Rust zacht, opa, nu u net bent gestorven.

Nu heeft u vast geen last meer van de pijn

van alles wat uw leven heeft bedorven,

uw rust zal mij zo tot vertroosting zijn.

 

Nu hoeft u oma niet meer zo te missen,

omdat u voortaan altijd bij haar bent

en alle andere bekommernissen

waar u bij leven nooit aan bent gewend,

 

die zullen u nu verder niet meer plagen:

geen last meer van een klapperend gebit,

u hoeft niet steeds een kussentje te vragen

omdat u nooit meer ongemakkelijk zit.

 

Geen apparaatje nodig om te horen

en geen vergrootglas meer om goed te zien

voor eeuwig mag uw bril nu zijn verloren

geen suikerziekteprikken bovendien.

 

Wat heeft men in ´t hiernamaals aan een stoma?

Uw pacemaker komt eindelijk tot rust.

Die hartklep die u nog verving voor oma -

uw hart klopt nu vanzelf als u haar kust.

 

De kunstlong kan u daar niet meer benauwen.

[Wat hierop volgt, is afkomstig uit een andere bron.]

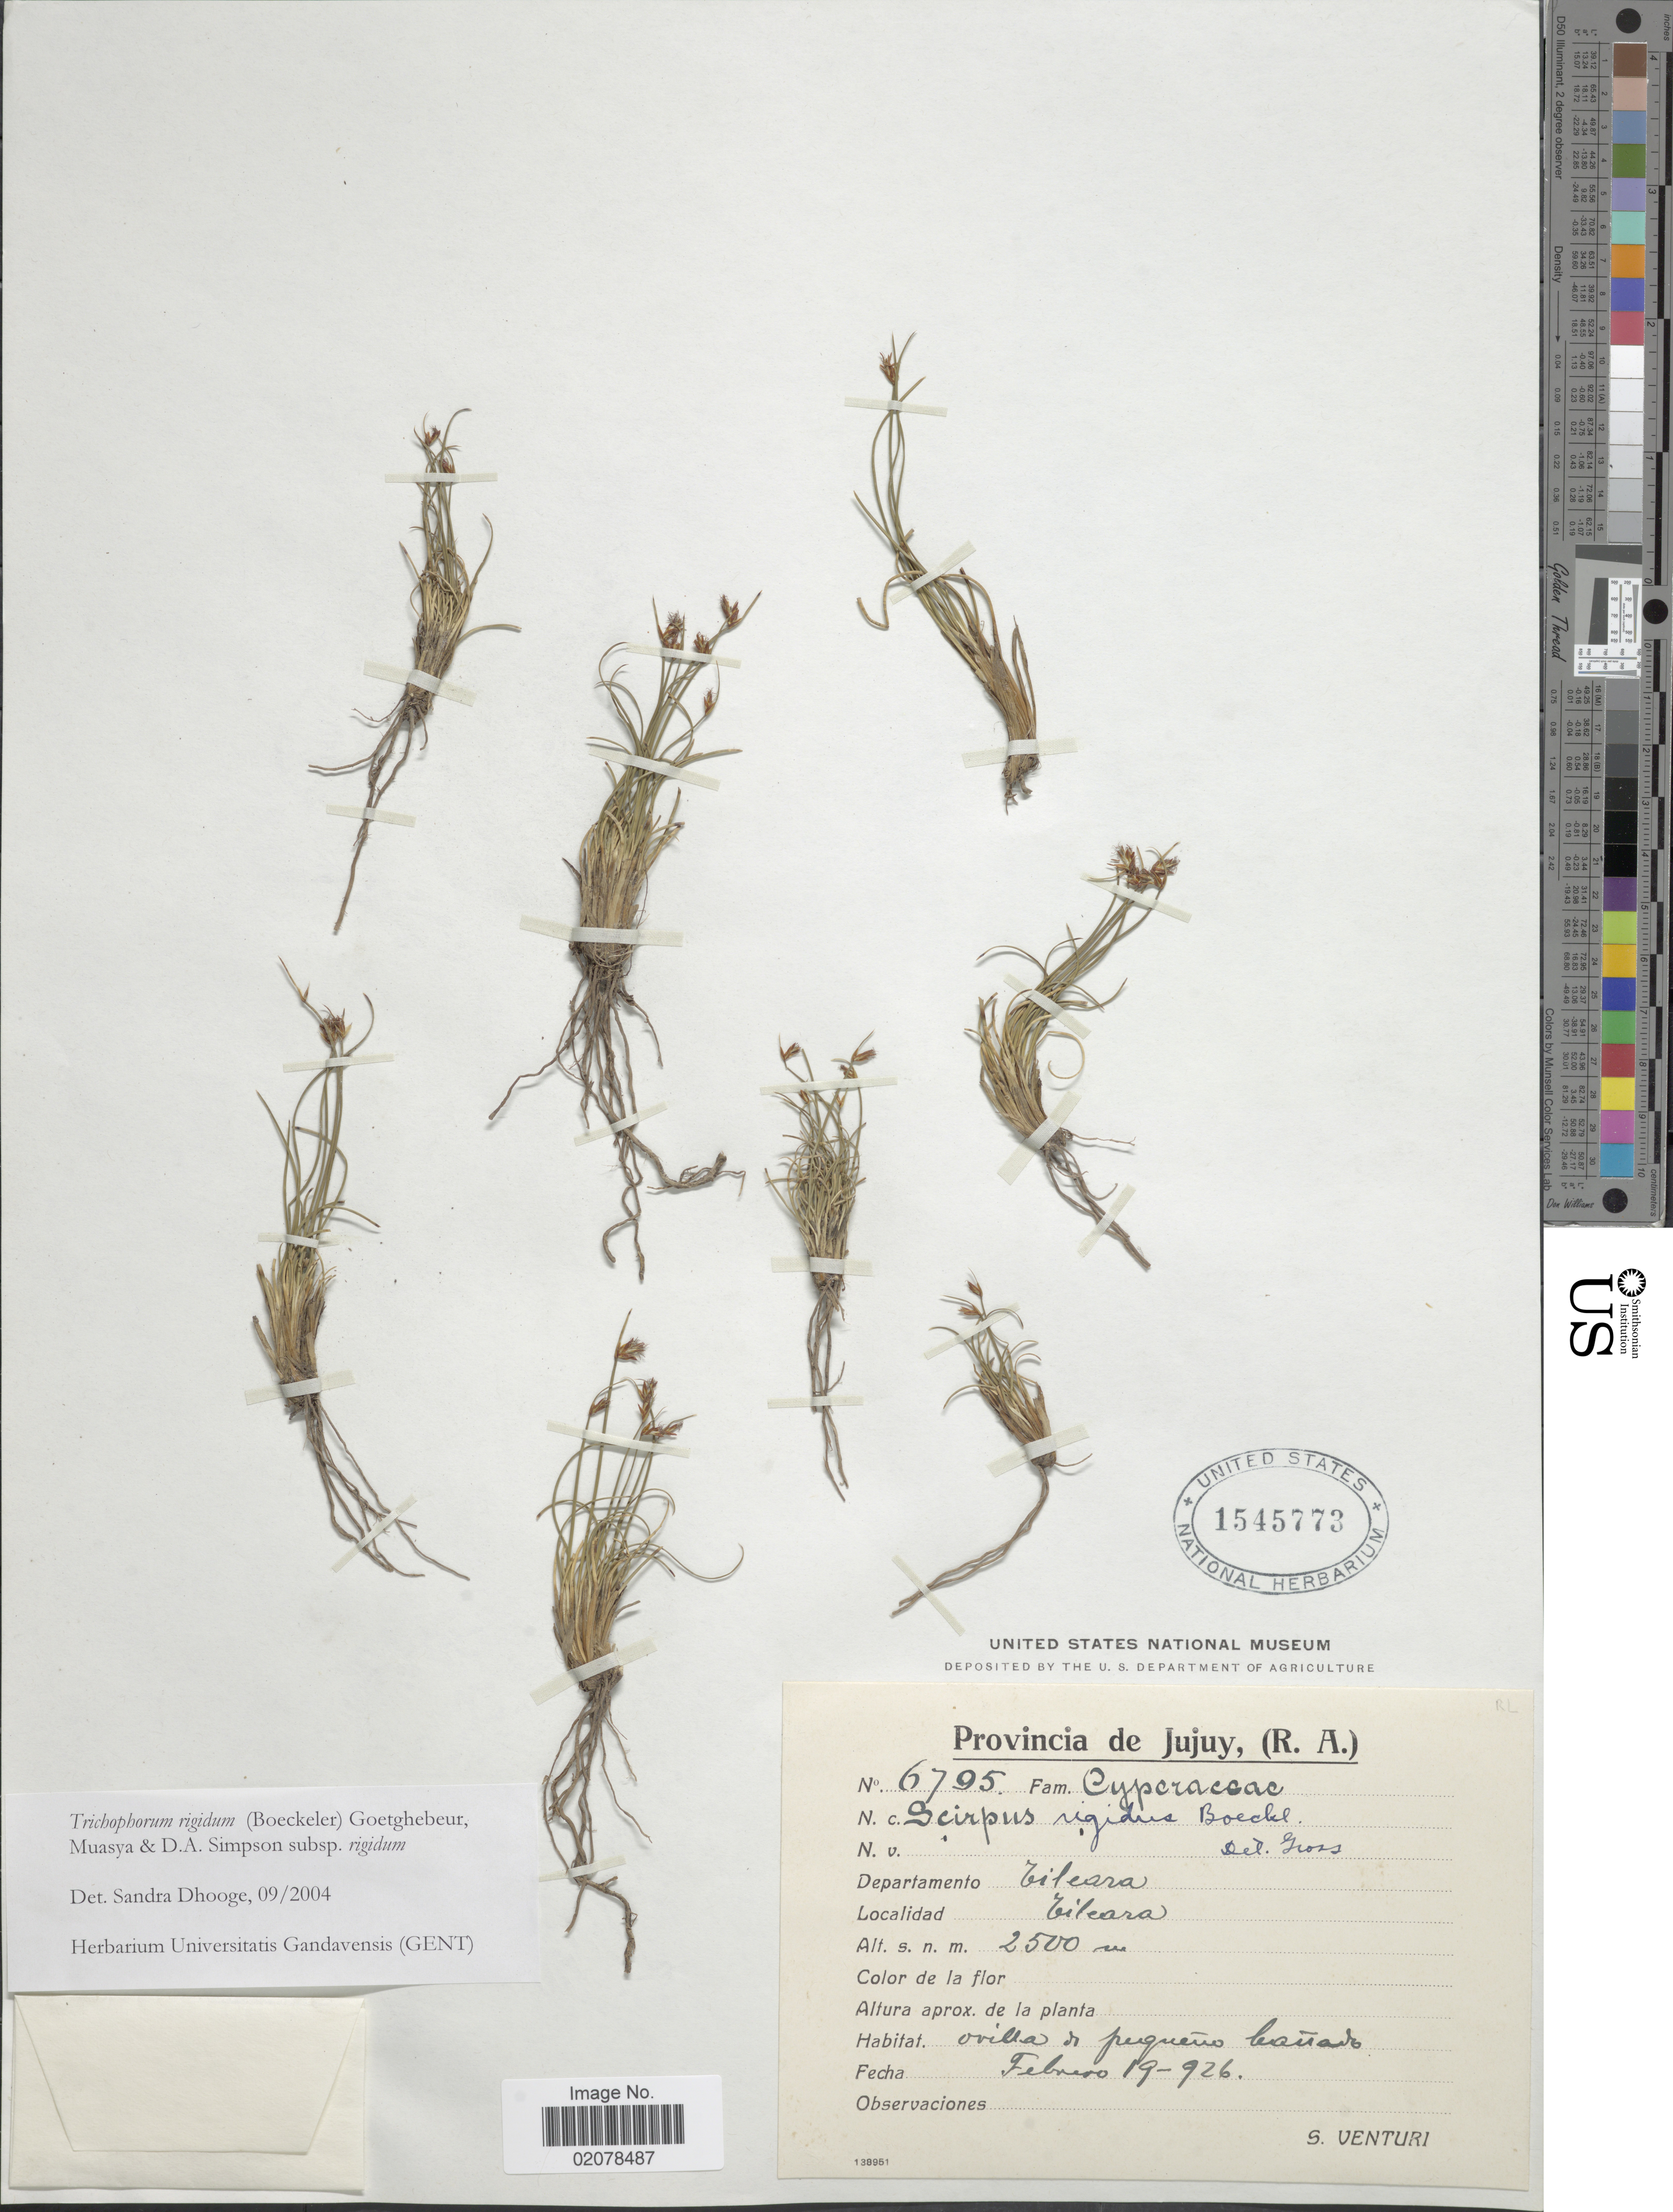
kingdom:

U trekt vast niet meer met uw houten been,

Geen last meer van uw kronen bij het kauwen

Of van de doorligplekken en gangreen.

 

Wat later liep u achter de rollator

die maakte steeds een zwieper naar opzij,

want u was niet zo´n goede navigator,

die tobberij is nu voorgoed voorbij.

 

Ik denk dat u in die tijd al uw botten

wel eens gebroken hebt, of menigmaal

en dan verving u telkens de kapotte

door ijzer, dus u bent geheel van staal.

 

Ik weet, ik heb beloofd u te cremeren,

men denkt alleen dat u niet brandt, daarom

kan ik nog slechts één ding voor u proberen:

ik ga naar Hoogovens en smelt u om.

 

Dan komt u terug als staalplaat in een Bowing

of bent u meer de bumper van een trein?

Of is het soms de opperste verstrooiing

de nagels aan uw eigen kist te zijn?